## Problem to solve
Exact copies of the lines from the start of the records through the line with "8 OUTROS PRODUTOS NA MESMA" are what the answer must hold; pictures are not part of it.

Data items:
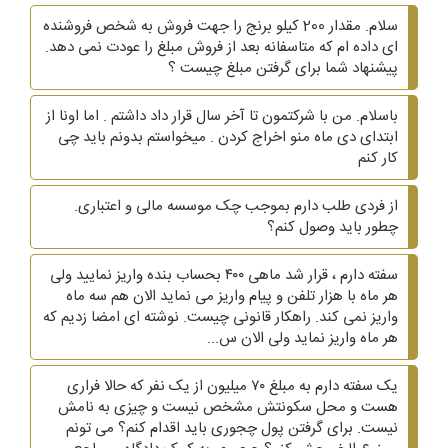
سلام. مقدار 200 کیلو برنج را جهت فروش به شخص فروشنده
ای داده ام که متاسفانه بعد از فروش مبلغ را عودت نمی دهد.
پیشنهاد شما برای گرفتن مبلغ چیست ؟
باسلام. من با شرکتمون تا آخر سال قرار داد داشتم . اما اونا از
ابتدای دی ماه منو اخراج کردن . میخواستم بدونم باید چی
کار کنم
از فردی طلب دارم بموجب چک موسسه مالی و اعتباری.
چطور باید وصول کنم؟
سفته دارم ، قرار شد ماهی ۴۰۰ بحساب بنده واریز نمایید ولی
هر ماه با هزار تلفن و پیام واریز می نماید الان هم سه ماه
واریز نمی کند. راهکار قانونی چیست. نوشته ای امضا زدیم که
هر ماه واریز نماید ولی الان س...
یک سفته دارم به مبلغ ۷۰ میلیون از یک نفر که حالا فراری
هست و محل سکونتش مشخص نیست و چیزی به نامش
نیست. برای گرفتن پول چجوری باید اقدام کنم؟ می تونم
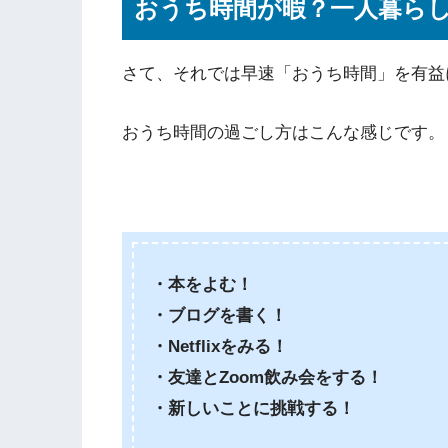
おうち時間が暇？一人暮ら
さて、それでは早速「おうち時間」を有益
おうち時間の過ごし方はこんな感じです。
・本をよむ！
・ブログを書く！
・Netflixをみる！
・友達とZoom飲み会をする！
・新しいことに挑戦する！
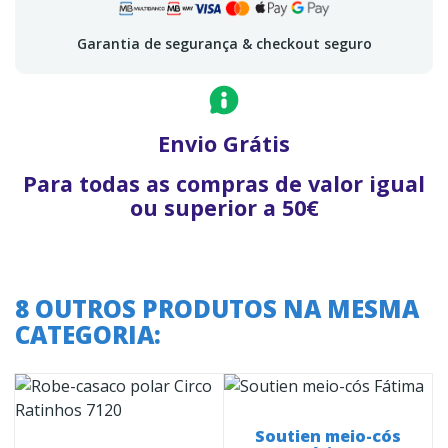
Garantia de segurança & checkout seguro
Envio Grátis
Para todas as compras de valor igual
ou superior a 50€
8 OUTROS PRODUTOS NA MESMA
CATEGORIA:
6
Soutien meio-cós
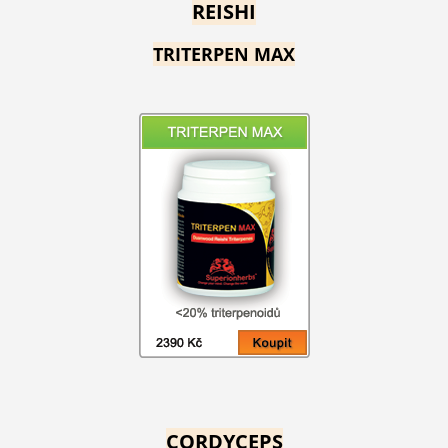
REISHI
TRITERPEN MAX
CORDYCEPS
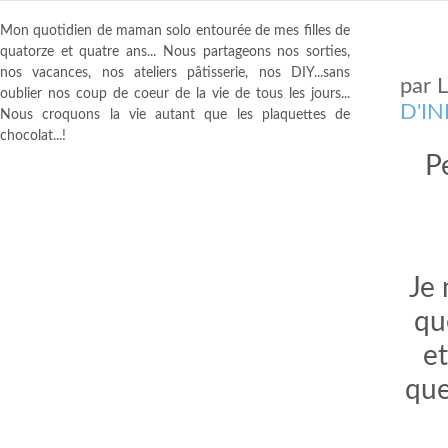
Mon quotidien de maman solo entourée de mes filles de
quatorze et quatre ans... Nous partageons nos sorties,
nos vacances, nos ateliers pâtisserie, nos DIY...sans
par
oublier nos coup de coeur de la vie de tous les jours...
D'I
Nous croquons la vie autant que les plaquettes de
chocolat...!
Pe
Je 
qu
et
que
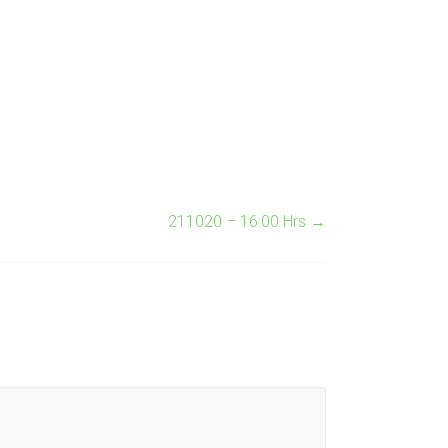
211020 – 16:00 Hrs
→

## Answer box
سلام. مقدار 200 کیلو برنج را جهت فروش به شخص فروشنده
ای داده ام که متاسفانه بعد از فروش مبلغ را عودت نمی دهد.
پیشنهاد شما برای گرفتن مبلغ چیست ؟
باسلام. من با شرکتمون تا آخر سال قرار داد داشتم . اما اونا از
ابتدای دی ماه منو اخراج کردن . میخواستم بدونم باید چی
کار کنم
از فردی طلب دارم بموجب چک موسسه مالی و اعتباری.
چطور باید وصول کنم؟
سفته دارم ، قرار شد ماهی ۴۰۰ بحساب بنده واریز نمایید ولی
هر ماه با هزار تلفن و پیام واریز می نماید الان هم سه ماه
واریز نمی کند. راهکار قانونی چیست. نوشته ای امضا زدیم که
هر ماه واریز نماید ولی الان س...
یک سفته دارم به مبلغ ۷۰ میلیون از یک نفر که حالا فراری
هست و محل سکونتش مشخص نیست و چیزی به نامش
نیست. برای گرفتن پول چجوری باید اقدام کنم؟ می تونم
おうち時間が暇？一人暮ら
さて、それでは早速「おうち時間」を有益
おうち時間の過ごし方はこんな感じです。
・本をよむ！
・ブログを書く！
・Netflixをみる！
・友達とZoom飲み会をする！
・新しいことに挑戦する！
Garantia de segurança & checkout seguro
Envio Grátis
Para todas as compras de valor igual
ou superior a 50€
8 OUTROS PRODUTOS NA MESMA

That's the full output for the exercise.